- Supplied material -
== Segment start ==
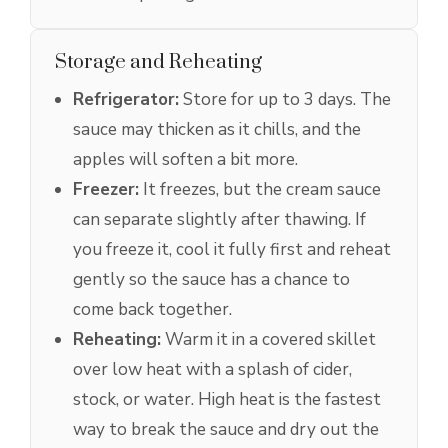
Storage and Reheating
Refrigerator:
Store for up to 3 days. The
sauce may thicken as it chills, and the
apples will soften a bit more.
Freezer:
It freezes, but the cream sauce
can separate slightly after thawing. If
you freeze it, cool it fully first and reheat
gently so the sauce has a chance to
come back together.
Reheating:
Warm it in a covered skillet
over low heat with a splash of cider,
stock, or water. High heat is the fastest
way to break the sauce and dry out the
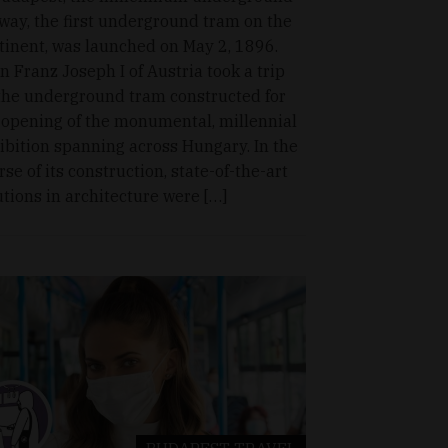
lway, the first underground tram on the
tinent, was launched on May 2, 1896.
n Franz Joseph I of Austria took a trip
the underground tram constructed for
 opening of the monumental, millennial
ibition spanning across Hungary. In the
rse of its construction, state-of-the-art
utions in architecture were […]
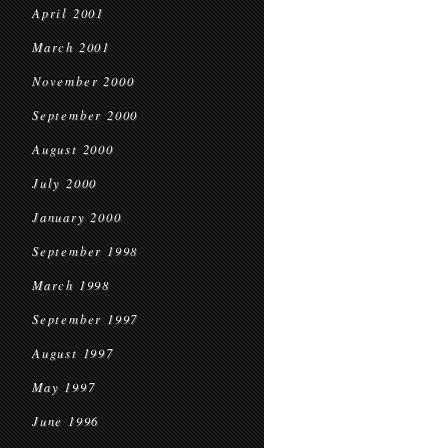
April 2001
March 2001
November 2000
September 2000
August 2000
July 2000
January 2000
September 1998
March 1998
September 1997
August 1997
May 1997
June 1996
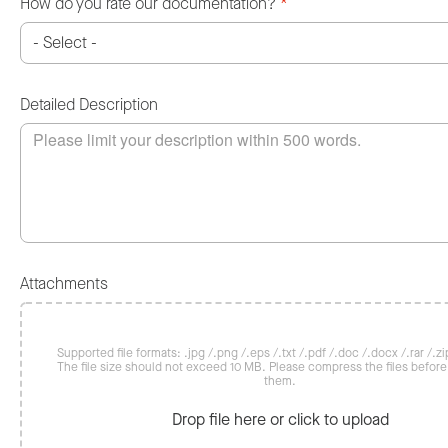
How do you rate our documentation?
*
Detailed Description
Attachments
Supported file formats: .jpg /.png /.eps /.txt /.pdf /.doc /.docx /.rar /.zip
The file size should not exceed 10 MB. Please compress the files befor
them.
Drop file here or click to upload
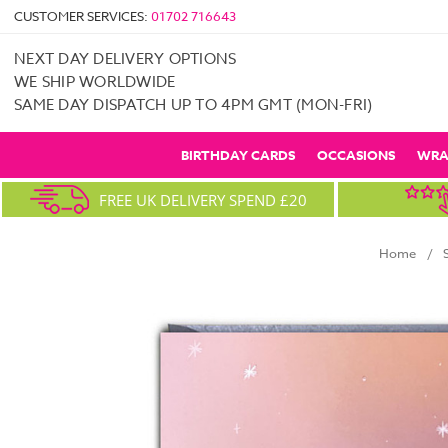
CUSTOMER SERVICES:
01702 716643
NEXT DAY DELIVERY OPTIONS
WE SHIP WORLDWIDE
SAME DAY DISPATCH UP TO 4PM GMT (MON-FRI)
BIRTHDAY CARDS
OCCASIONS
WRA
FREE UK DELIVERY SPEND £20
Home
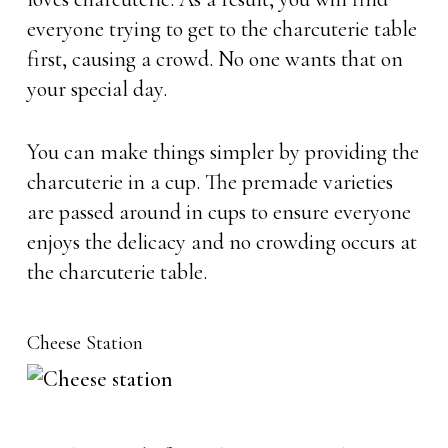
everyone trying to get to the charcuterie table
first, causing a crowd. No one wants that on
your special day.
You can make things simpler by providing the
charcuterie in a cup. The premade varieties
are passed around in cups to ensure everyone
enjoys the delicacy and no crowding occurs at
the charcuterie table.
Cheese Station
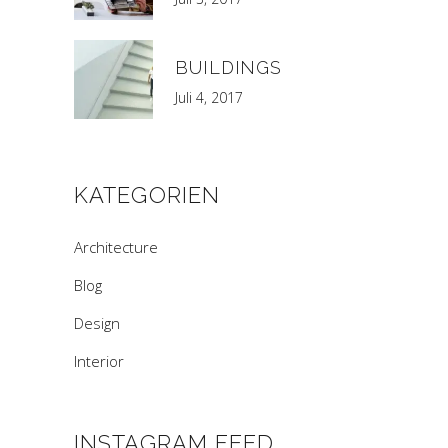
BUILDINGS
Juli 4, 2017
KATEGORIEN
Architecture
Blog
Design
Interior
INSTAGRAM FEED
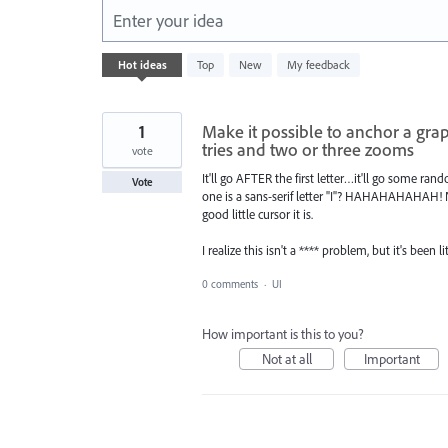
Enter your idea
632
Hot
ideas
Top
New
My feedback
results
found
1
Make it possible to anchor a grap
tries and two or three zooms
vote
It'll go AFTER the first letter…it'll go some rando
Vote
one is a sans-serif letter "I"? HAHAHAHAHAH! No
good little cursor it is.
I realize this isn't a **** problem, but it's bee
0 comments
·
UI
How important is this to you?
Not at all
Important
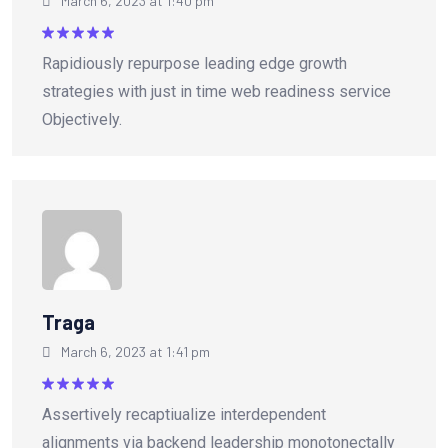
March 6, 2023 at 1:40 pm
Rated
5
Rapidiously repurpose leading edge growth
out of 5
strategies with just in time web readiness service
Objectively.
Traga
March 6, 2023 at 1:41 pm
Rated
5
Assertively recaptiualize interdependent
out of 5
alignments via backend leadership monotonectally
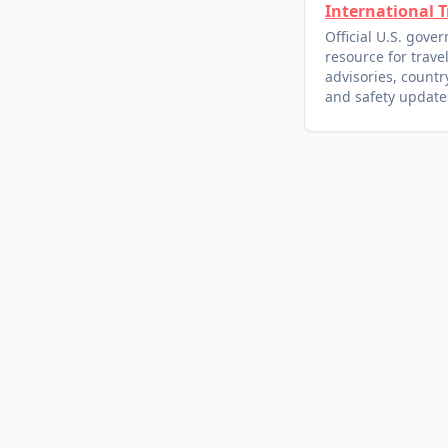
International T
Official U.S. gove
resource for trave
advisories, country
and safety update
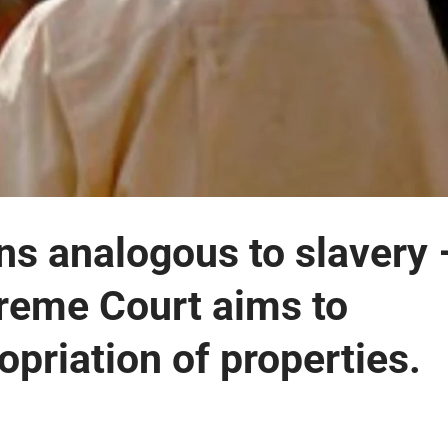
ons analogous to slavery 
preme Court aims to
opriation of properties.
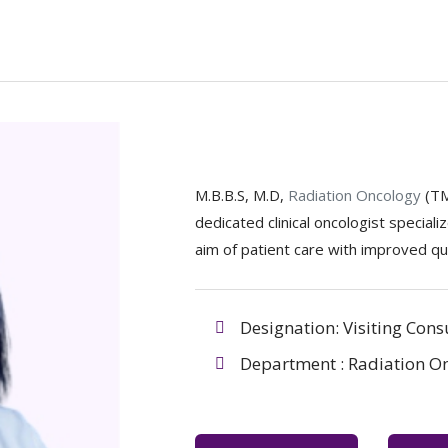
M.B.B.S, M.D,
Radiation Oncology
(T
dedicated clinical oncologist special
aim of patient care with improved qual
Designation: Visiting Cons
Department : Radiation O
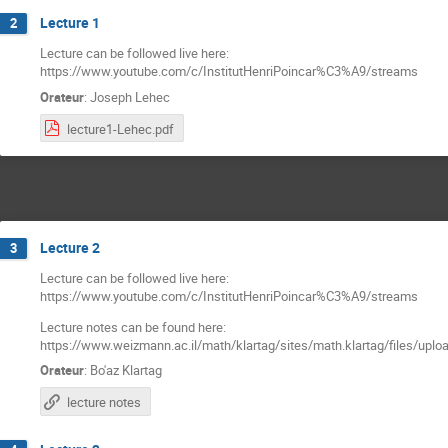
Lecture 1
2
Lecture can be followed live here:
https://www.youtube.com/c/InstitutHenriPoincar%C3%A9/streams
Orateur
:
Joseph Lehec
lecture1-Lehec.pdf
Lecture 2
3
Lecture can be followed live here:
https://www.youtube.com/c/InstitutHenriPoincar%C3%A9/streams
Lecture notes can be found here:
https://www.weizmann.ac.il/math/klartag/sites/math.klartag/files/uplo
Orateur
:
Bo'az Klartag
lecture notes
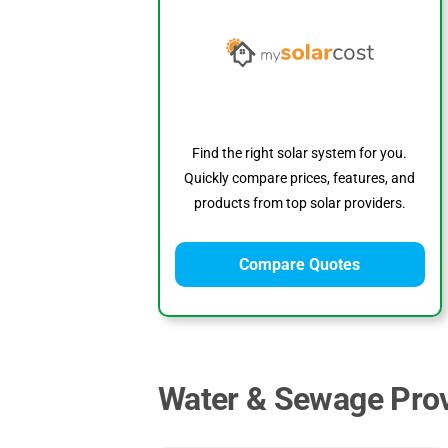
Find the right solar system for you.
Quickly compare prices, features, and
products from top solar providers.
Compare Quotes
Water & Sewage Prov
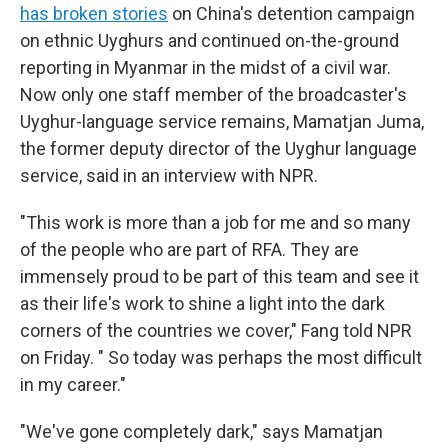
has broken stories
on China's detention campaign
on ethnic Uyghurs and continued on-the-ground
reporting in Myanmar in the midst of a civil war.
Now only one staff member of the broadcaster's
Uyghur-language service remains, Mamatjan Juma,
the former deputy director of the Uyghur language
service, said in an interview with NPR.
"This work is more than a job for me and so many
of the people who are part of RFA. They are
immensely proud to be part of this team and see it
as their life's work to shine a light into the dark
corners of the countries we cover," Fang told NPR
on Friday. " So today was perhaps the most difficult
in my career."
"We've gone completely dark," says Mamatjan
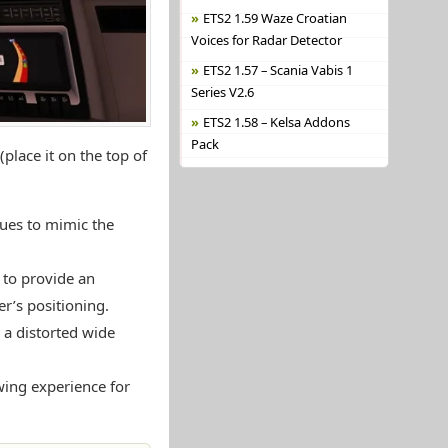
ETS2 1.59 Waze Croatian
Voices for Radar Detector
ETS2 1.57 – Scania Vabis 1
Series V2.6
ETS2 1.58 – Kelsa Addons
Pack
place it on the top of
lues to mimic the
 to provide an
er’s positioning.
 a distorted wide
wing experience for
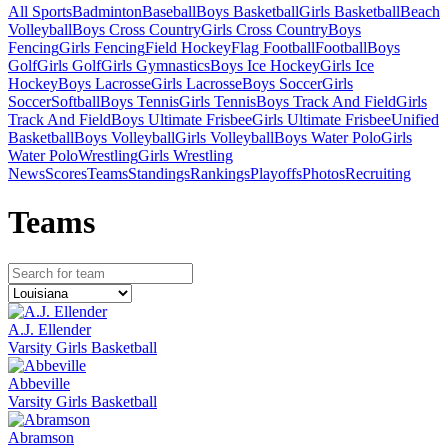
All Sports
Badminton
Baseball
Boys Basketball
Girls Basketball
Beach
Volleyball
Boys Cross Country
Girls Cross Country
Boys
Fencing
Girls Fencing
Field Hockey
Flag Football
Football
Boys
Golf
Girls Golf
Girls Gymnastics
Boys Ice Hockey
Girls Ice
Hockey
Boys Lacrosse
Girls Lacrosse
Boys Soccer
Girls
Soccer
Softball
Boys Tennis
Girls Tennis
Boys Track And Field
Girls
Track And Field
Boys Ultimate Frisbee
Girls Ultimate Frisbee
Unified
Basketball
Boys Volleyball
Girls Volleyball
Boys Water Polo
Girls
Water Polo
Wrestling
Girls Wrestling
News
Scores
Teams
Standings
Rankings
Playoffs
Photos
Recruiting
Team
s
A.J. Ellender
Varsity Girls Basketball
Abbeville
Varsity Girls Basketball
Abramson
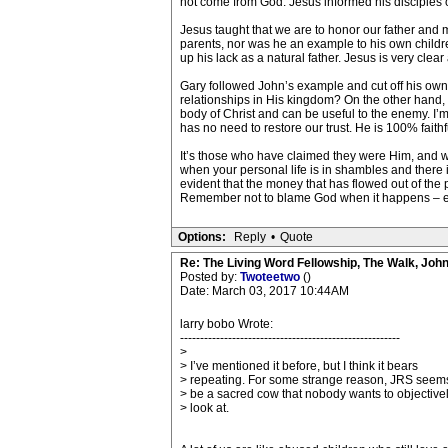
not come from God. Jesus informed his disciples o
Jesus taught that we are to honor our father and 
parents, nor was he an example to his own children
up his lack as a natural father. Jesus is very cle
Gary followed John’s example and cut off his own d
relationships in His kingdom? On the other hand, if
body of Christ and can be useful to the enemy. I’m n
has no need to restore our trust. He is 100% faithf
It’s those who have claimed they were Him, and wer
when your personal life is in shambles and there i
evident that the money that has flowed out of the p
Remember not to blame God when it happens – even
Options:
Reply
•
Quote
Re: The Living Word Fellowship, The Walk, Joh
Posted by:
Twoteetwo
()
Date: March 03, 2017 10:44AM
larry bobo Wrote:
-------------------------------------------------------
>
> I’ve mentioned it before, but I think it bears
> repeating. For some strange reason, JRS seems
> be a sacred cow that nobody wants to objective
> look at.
== Segment end ==
- Problem requirements -
In the entries above, identify each line that includes the string "work", then copy it.

- Answer to the problem -
"This work is more than a job for me and so many
as their life's work to shine a light into the dark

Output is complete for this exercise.